Ce témoignage est un véritable récit avec ses rebondissements, ses joies et ses peines. Bien que familière de l’histoire de la Shoah – par les enseignements que j’ai reçus, les musées et lieux de mémoire que j’ai pu visiter – assister à l’intervention de Lili a été un moment suspendu, hors du temps. Un de ces moments où le temps se met en pause et où, bouleversés, nous nous extirpons du présent pour plonger dans un passé qui nous apparaît beaucoup plus proche que nous le pensions.
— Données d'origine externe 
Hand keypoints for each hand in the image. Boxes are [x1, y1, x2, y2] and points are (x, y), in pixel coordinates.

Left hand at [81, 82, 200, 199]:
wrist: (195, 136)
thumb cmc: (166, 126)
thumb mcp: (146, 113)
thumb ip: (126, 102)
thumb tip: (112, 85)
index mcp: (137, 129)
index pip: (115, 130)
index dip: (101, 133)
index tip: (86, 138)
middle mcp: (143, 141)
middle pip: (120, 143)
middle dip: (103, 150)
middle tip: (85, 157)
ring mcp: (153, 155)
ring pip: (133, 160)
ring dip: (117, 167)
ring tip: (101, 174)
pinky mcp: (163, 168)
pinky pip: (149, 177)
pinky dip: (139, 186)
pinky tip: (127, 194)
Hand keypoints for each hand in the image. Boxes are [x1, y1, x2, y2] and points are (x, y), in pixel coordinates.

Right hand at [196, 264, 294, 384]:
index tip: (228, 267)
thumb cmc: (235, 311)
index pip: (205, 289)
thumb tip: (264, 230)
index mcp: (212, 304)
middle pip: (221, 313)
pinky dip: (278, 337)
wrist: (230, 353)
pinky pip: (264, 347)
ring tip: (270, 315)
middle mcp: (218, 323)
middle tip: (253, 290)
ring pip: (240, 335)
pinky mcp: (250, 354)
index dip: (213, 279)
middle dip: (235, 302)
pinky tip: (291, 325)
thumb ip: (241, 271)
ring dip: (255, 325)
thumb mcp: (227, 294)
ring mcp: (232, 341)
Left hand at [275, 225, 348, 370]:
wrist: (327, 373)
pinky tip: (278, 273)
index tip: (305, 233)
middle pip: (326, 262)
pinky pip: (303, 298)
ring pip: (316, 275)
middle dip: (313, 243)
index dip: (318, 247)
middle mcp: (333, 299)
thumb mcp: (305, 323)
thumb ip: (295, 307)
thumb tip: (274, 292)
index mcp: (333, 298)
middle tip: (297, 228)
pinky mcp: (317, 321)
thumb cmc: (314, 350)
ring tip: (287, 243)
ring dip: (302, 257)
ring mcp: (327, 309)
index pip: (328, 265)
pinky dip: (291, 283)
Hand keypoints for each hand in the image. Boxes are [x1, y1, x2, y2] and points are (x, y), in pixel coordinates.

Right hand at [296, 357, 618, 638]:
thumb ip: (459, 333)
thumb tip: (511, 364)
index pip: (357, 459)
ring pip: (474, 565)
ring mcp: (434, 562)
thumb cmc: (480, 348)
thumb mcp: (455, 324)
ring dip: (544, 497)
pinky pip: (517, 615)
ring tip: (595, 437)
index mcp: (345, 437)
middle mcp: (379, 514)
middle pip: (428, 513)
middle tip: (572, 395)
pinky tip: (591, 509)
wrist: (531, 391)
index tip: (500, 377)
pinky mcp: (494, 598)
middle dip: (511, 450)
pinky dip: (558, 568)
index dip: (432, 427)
Devant nos yeux, nous avons la preuve vivante de cette proximité. Nous nous en approchons davantage lorsque Lili nous offre la possibilité de lui poser des questions. Les mêmes questionnements reviennent régulièrement et lorsque l’on cherche à savoir pourquoi échanger, témoigner, partager son récit, elle nous répond que c’est un combat qu’elle a débuté dans les années 1980 à l’apparition des négationnistes. Du haut de ses presque 90 ans, elle nous dévoile son secret pour tenir : « c’est vous, les jeunes. Je compte sur vous pour cela. Soyez vigilants et courageux ». Finalement, pour Lili, échanger autour de sa mémoire d’enfant, c’est son acte de résilience et c’est grâce à cela qu’elle survit au quotidien. En tout cela, l’importance du témoignage n’est plus à démontrer et en tant que future enseignante d’histoire, de géographie et d’enseignement moral et civique, la proximité avec une source vivante est une chance extraordinaire à saisir et à exploiter dans le cadre de l’enseignement. En effet, en tant qu’enseignant, nous nous efforçons de récupérer des bribes de sources sans trop avoir l’occasion d’étudier plus en détail un sujet avec une démarche historique rigoureuse avec nos élèves.
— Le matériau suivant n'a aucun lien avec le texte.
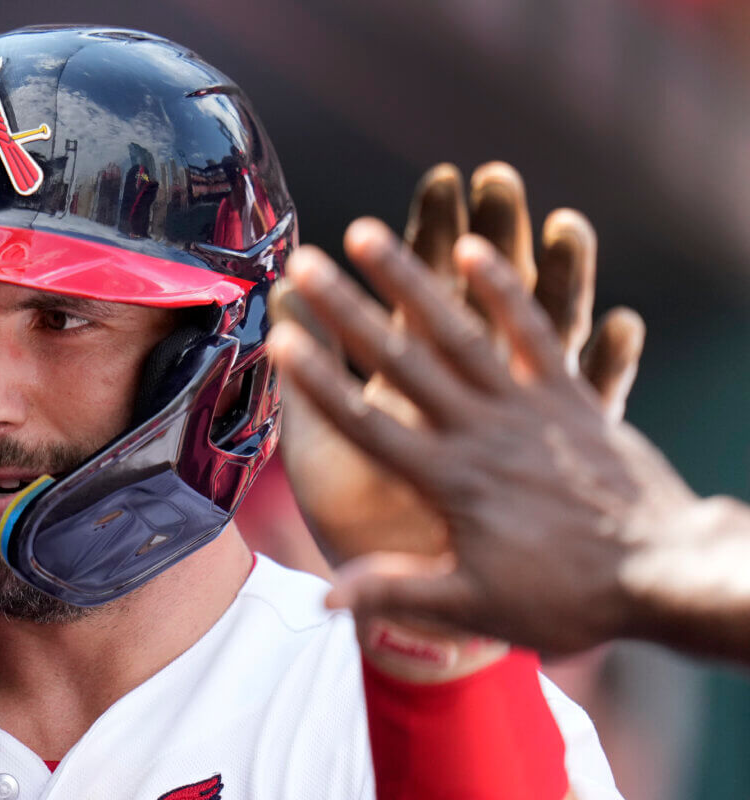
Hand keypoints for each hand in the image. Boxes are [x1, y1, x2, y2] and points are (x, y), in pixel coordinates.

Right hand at [269, 222, 701, 654]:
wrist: (669, 575)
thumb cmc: (568, 599)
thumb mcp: (476, 608)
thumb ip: (399, 594)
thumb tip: (327, 599)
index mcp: (449, 480)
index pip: (366, 424)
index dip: (318, 381)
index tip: (278, 339)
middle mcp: (483, 430)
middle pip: (403, 358)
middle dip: (349, 307)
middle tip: (308, 261)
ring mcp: (529, 405)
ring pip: (462, 328)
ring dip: (415, 275)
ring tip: (372, 233)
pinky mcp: (570, 395)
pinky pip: (538, 330)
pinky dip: (508, 287)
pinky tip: (476, 249)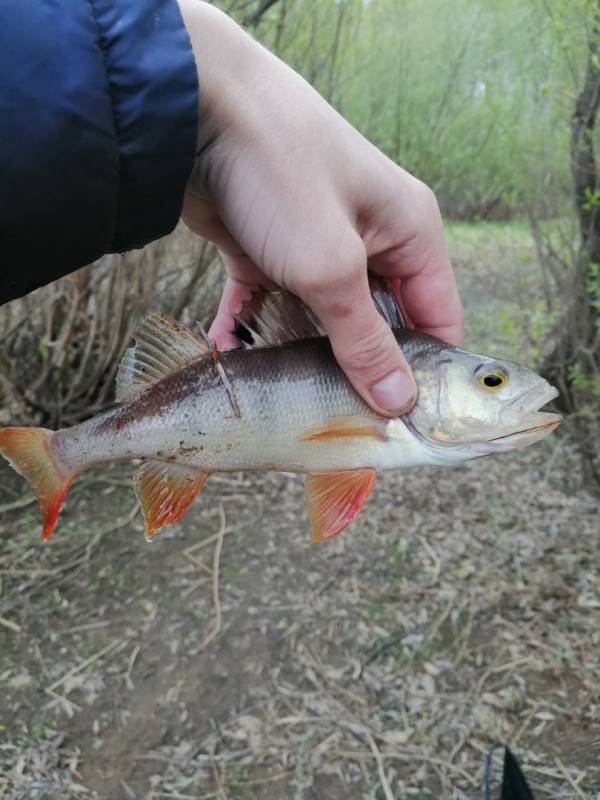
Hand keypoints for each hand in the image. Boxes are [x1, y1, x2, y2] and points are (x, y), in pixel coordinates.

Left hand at [177, 0, 462, 415]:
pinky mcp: (266, 247)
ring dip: (298, 354)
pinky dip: (251, 330)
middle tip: (333, 415)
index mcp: (408, 232)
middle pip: (376, 323)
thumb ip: (365, 340)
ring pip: (318, 318)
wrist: (193, 110)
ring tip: (280, 398)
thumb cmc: (280, 174)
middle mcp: (368, 238)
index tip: (401, 422)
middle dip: (354, 368)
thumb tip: (399, 402)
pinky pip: (269, 303)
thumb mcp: (331, 267)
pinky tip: (230, 358)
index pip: (437, 316)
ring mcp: (315, 241)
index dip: (424, 371)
Pourtant, Antoine Prost disait dans ses Douze leçons sur l’histoire que « rappeler un événement ne sert à rien, même pas à éviter qu’il ne se reproduise, si on ne l’explique pas ». Lili Leignel est parvenue à le faire en contextualisant son intervention, en lui donnant une ouverture et en échangeant avec son auditoire. Rencontrer Lili, c’est rencontrer l’humanité dans tout ce qu’elle a de plus torturé et de plus beau, c’est en ce sens que l’échange semble crucial tout en gardant une dimension paradoxale.